At the edge, lean and efficient AI servers are deployed to perform AI operations such as computer vision closer to data sources. To maximize efficiency and deployment flexibility, edge AI servers are often designed without discrete AI acceleration hardware. Edge AI workloads are typically deployment workloads, which frequently have less-demanding compute needs than training or fine-tuning. FPGAs, a type of AI processor and accelerator, are a particularly strong fit for edge AI servers because they offer energy efficiency and easy reconfigurability alongside accelerated performance for key AI functions.

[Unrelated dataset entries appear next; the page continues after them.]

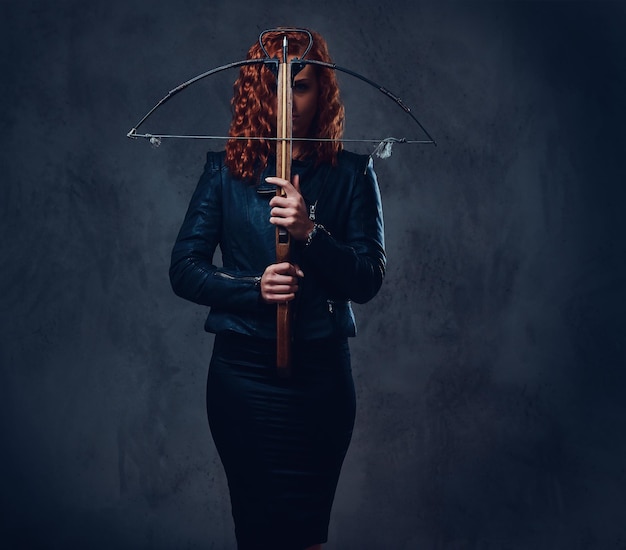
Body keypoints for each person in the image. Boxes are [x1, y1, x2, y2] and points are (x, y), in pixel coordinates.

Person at [169, 28, 385, 550]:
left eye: (303, 86)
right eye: (274, 85)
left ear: (324, 93)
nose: (288, 101)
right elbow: (185, 268)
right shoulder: (224, 173)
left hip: (320, 379)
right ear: (255, 92)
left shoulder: (354, 174)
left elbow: (368, 279)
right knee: (258, 535)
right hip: (242, 380)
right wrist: (254, 288)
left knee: (307, 537)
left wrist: (311, 233)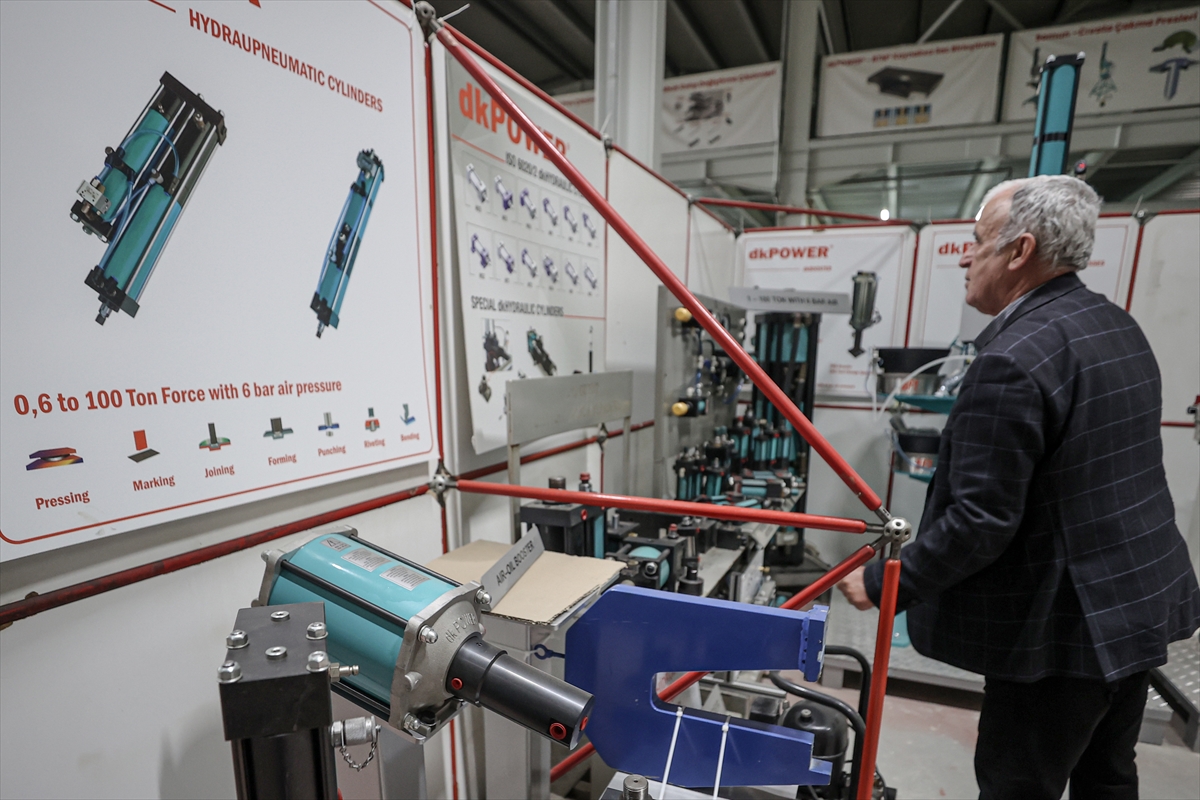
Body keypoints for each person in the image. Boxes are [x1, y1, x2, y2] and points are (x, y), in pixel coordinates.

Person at [837, 175, 1200, 800]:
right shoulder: (1113, 324)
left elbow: (980, 520)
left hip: (1062, 631)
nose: (964, 257)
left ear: (1019, 250)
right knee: (1108, 777)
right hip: (1133, 606)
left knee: (1016, 786)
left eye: (977, 240)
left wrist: (881, 582)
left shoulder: (1013, 359)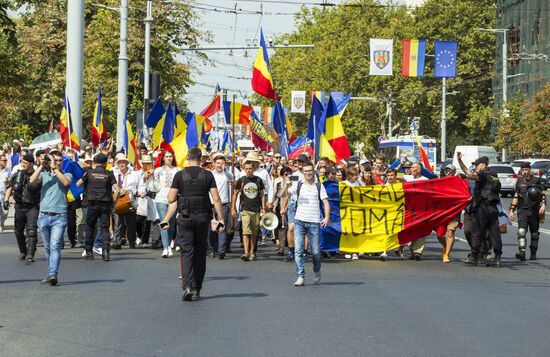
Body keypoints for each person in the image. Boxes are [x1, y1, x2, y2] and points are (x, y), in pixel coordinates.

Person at [160, 147, 225, 301]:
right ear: (201, 159)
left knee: (186, 251)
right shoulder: (208, 175)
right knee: (200, 252)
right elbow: (216, 199)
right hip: (203, 217)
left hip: (185, 218)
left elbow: (171, 199)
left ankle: (188, 286)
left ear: (187, 158)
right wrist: (220, 219)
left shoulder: (180, 175)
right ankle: (197, 288)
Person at [282, 161, 330, 286]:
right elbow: (281, 195)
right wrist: (286, 186)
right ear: (303, 173)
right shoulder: (298, 185)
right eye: (305, 171)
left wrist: (326, 217)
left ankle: (317, 270)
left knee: (315, 253)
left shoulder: (319, 186)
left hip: (314, 222)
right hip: (299, 221)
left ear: (313, 172)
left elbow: (326, 203)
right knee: (298, 250)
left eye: (310, 171)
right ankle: (300, 276)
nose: (308, 173)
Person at [29, 150, 72, 286]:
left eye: (60, 161)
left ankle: (54, 273)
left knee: (54, 246)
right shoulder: (44, 175)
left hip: (59, 217)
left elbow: (65, 183)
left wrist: (55, 168)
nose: (58, 162)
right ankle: (50, 273)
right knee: (47, 247)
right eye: (55, 160)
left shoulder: (67, 174)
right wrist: (42, 164)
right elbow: (31, 180)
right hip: (43, 216)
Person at [457, 154, 502, 267]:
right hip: (493, 209)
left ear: (482, 165)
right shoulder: (494, 175)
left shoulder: (483, 174)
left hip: (483, 209)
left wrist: (459, 160)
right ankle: (497, 258)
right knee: (494, 233)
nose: (476, 167)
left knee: (476, 232)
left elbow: (470, 174)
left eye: (476, 165)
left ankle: (474, 257)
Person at [77, 153, 119, 261]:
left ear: (95, 162)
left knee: (90, 226)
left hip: (92, 203)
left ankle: (89, 252)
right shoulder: (109, 173)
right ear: (106, 163)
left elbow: (78, 184)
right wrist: (114, 202)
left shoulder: (89, 173)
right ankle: (105, 253)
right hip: (105, 204)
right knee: (104, 228)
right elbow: (117, 189)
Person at [4, 153, 41, 261]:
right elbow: (10, 187)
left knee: (31, 231)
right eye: (22, 162)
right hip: (19, 206)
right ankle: (23, 251)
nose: (23, 164)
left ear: (31, 163)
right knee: (18, 231)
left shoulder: (37, 175)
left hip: (32, 206)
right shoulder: (18, 174)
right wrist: (6, 200)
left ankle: (30, 254)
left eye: (25, 163)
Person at [231, 155, 265, 261]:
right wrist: (233, 208)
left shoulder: (258, 180)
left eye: (250, 168)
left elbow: (262, 194)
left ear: (253, 168)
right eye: (246, 169)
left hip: (256, 209)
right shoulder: (241, 180)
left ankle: (252, 251)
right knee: (246, 231)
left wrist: (263, 207)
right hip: (245, 209)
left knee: (254, 232)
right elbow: (235, 194)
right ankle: (245, 252)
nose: (248, 171)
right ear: (244, 169)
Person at [509, 162, 546, 261]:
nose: (524, 172)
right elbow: (516, 195)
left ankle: (533, 253)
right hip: (522, 209)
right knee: (521, 231)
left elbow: (542, 194)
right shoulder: (519, 181)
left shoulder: (536, 180)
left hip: (534, 210)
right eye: (523, 170)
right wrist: (511, 210)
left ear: (529, 169)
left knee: (534, 233)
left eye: (526, 169)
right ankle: (522, 253)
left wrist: (543, 204)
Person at [111, 153, 141, 249]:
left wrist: (128, 191)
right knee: (117, 222)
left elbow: (138, 188)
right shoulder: (114, 174)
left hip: (130, 201)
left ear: (127, 163)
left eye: (123, 162)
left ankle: (132, 242)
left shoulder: (134, 174)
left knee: (131, 223)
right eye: (119, 163)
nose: (121, 164)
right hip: (118, 201)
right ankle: (117, 242)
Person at [154, 150, 179, 258]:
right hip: (160, 198)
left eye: (170, 156)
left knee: (172, 224)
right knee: (164, 221)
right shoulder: (158, 170)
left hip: (173, 199)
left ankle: (168, 244)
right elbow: (155, 188)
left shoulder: (178, 170)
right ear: (163, 158)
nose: (169, 158)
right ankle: (165, 248)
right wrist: (153, 178)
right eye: (166, 156)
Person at [209, 153, 233, 259]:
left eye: (222, 163)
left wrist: (225, 169)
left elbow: (231, 179)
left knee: (221, 227)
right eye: (218, 163)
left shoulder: (227, 174)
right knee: (212, 228)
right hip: (211, 204)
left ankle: (221, 249)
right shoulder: (210, 174)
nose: (220, 165)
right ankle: (212, 248)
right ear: (214, 163)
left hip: (224, 204)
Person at [403, 162, 428, 260]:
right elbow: (394, 175)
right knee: (409, 230)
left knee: (420, 230)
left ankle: (418, 252)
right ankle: (412, 250)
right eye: (411, 167)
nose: (410, 169)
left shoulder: (425, 180)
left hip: (420, 209)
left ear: (419, 169)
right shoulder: (408, 178)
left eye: (413, 167)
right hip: (409, 209)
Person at [436, 164, 460, 263]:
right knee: (439, 234)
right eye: (447, 171)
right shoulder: (441, 182)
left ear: (454, 172)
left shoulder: (459, 182)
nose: (448, 173)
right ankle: (446, 246)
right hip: (442, 212)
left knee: (450, 232)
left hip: (454, 211)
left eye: (450, 171)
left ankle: (446, 254)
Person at [0, 152, 12, 231]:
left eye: (6, 160)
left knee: (5, 212)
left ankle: (1, 222)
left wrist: (8, 181)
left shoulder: (8, 170)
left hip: (4, 194)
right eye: (3, 160)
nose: (5, 161)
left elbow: (11, 182)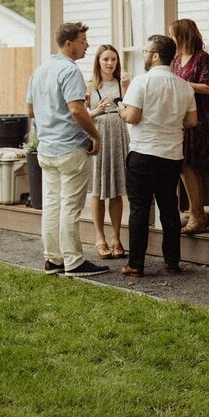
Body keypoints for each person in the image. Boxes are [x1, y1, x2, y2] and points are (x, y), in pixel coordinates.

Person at [26, 21, 107, 277]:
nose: (87, 46)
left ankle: (53, 259)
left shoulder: (40, 71)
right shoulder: (70, 71)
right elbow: (76, 109)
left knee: (52, 205)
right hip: (70, 149)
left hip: (47, 149)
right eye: (83, 41)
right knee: (70, 206)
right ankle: (74, 262)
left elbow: (30, 110)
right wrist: (95, 135)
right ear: (69, 43)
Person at [119, 34, 198, 277]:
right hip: (172, 154)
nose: (143, 55)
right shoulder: (184, 85)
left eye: (146, 51)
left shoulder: (141, 82)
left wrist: (122, 109)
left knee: (140, 208)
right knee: (169, 208)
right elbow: (192, 120)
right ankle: (172, 262)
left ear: (155, 55)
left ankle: (136, 264)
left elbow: (132, 117)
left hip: (143, 152)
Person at [169, 18, 209, 235]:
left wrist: (184, 84)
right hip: (181, 117)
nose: (171, 38)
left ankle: (197, 215)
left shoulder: (202, 58)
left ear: (183, 35)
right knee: (184, 166)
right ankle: (195, 213)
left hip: (200, 117)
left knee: (190, 165)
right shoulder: (175, 59)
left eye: (173, 34)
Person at [85, 43, 130, 260]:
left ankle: (117, 237)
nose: (110, 63)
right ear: (98, 61)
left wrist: (127, 89)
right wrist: (96, 111)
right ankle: (100, 237)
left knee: (117, 188)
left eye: (113, 59)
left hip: (119, 135)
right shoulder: (90, 86)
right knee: (99, 188)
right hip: (99, 135)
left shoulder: (123, 84)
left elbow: (131, 110)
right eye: (105, 59)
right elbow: (80, 116)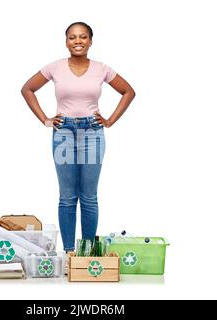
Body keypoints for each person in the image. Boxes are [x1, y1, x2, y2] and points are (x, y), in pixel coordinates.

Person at [21, 22, 136, 257]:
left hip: (92, 132)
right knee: (67, 197)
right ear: (66, 42)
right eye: (72, 37)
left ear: (91, 41)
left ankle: (88, 252)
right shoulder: (55, 67)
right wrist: (46, 119)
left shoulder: (101, 68)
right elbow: (27, 89)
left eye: (83, 37)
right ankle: (70, 253)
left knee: (89, 196)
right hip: (63, 133)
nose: (78, 41)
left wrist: (110, 120)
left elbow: (128, 91)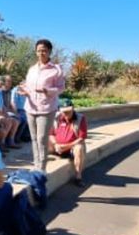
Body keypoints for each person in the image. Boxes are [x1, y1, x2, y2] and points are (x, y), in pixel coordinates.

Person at [20, 38, 67, 170]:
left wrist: (48, 91)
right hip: (30, 107)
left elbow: (61, 88)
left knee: (42, 138)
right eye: (39, 51)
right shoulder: (32, 69)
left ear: (50, 51)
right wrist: (25, 91)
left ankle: (42, 169)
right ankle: (36, 165)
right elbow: (29, 86)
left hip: (46, 108)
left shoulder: (56, 69)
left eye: (44, 50)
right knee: (34, 139)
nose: (41, 53)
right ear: (36, 52)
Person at [50, 100, 89, 186]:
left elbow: (81, 138)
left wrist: (67, 146)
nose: (67, 113)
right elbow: (51, 134)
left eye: (69, 111)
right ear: (60, 111)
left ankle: (78, 177)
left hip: (72, 147)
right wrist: (56, 144)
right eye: (64, 112)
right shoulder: (56, 118)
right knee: (43, 139)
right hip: (57, 146)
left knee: (79, 148)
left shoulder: (80, 118)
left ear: (73, 109)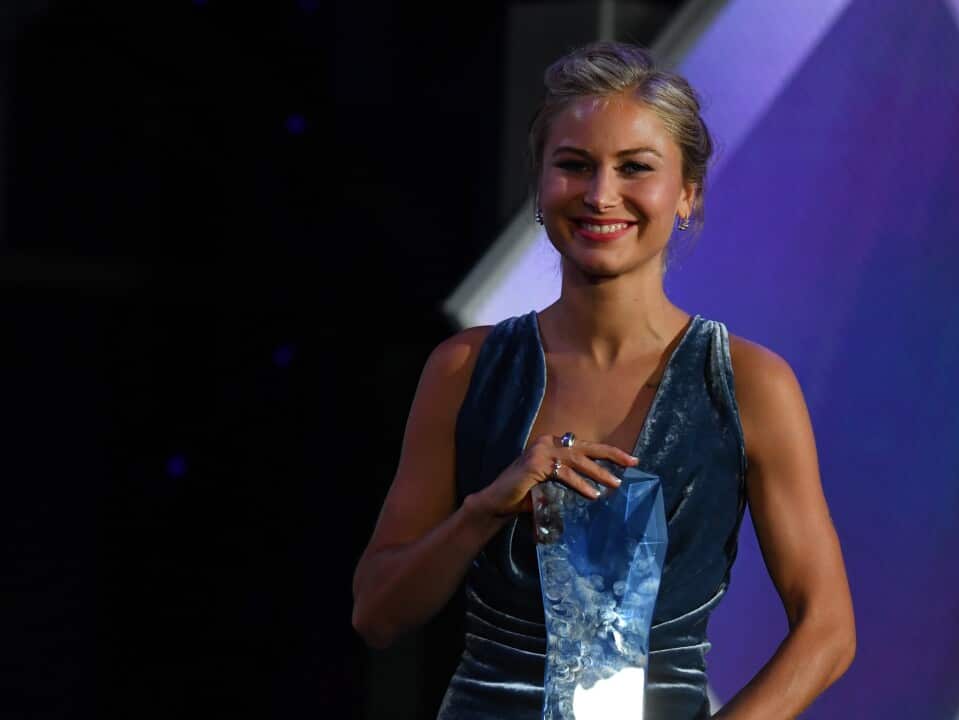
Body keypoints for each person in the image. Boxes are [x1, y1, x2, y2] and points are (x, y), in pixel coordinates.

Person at [351, 41, 855, 719]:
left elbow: (827, 630)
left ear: (688, 193)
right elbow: (377, 613)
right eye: (574, 166)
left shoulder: (747, 383)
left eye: (634, 168)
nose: (599, 194)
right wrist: (484, 509)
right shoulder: (465, 371)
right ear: (541, 184)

In both on-premises and cloud data centers, AI servers, including deep learning servers, support AI fine-tuning and training by providing advanced compute capabilities. They’re also used in these environments to support deployment workloads, including computer vision, chatbots, and generative AI (GenAI). AI servers, including those deployed in high performance computing (HPC) environments, frequently incorporate discrete hardware accelerators such as GPUs, FPGAs, and purpose-built accelerator products to support AI needs.

Benefits of AI Servers

AI servers built with hardware components matched to AI workload needs unlock a range of benefits for businesses, including:

 

  • Optimized performance: All AI workloads have different compute requirements. Matching the AI server architecture to these needs is critical to enabling cost-effective results. That said, AI workloads introduce demanding system requirements to achieve the required latency and throughput. AI servers are purposefully constructed to meet these needs, and often use AI accelerator technologies to meet them.
  • Scalability: Often, AI servers are required on a large scale to meet application requirements, particularly in distributed edge deployments or HPC contexts. By carefully constructing the AI server architecture and taking advantage of software tools, such as server management platforms, enhanced AI server scalability can be achieved for specific AI workloads.
  • Optimized power consumption: AI servers are often deployed at a very large scale to support use cases like AI-enhanced industrial operations, smart city initiatives, or highly complex operations like financial prediction or scientific simulations. These large-scale deployments, combined with the need for significant processing of the AI pipeline, can lead some AI server deployments to consume significant, costly amounts of energy. Right-sizing AI server hardware components allows organizations to better control their energy expenditure. Integrated AI acceleration and optimizations can also help power some AI use cases without specialized hardware accelerators.

AI Server Solutions

Virtually every AI application—across industries and use cases—involves a server of some kind. Likewise, servers play a central role in every phase of the AI workflow. Therefore, AI server solutions will vary based on workload needs.

Procuring AI server solutions for an organization can take several forms, including purchasing servers directly from an OEM, working with a solution provider, taking a DIY approach to building, or accessing cloud AI servers through the numerous providers available today. The best approach for you will depend on your team’s skillsets, your budget, your timing requirements, and the overall complexity and scalability requirements of your use case.

Since AI deployments often involve large networks of servers, server management technologies also play a key role in establishing an effective AI server strategy. A wide range of server management tools and platforms can be deployed to unlock deep visibility, real-time monitoring, and automated operations.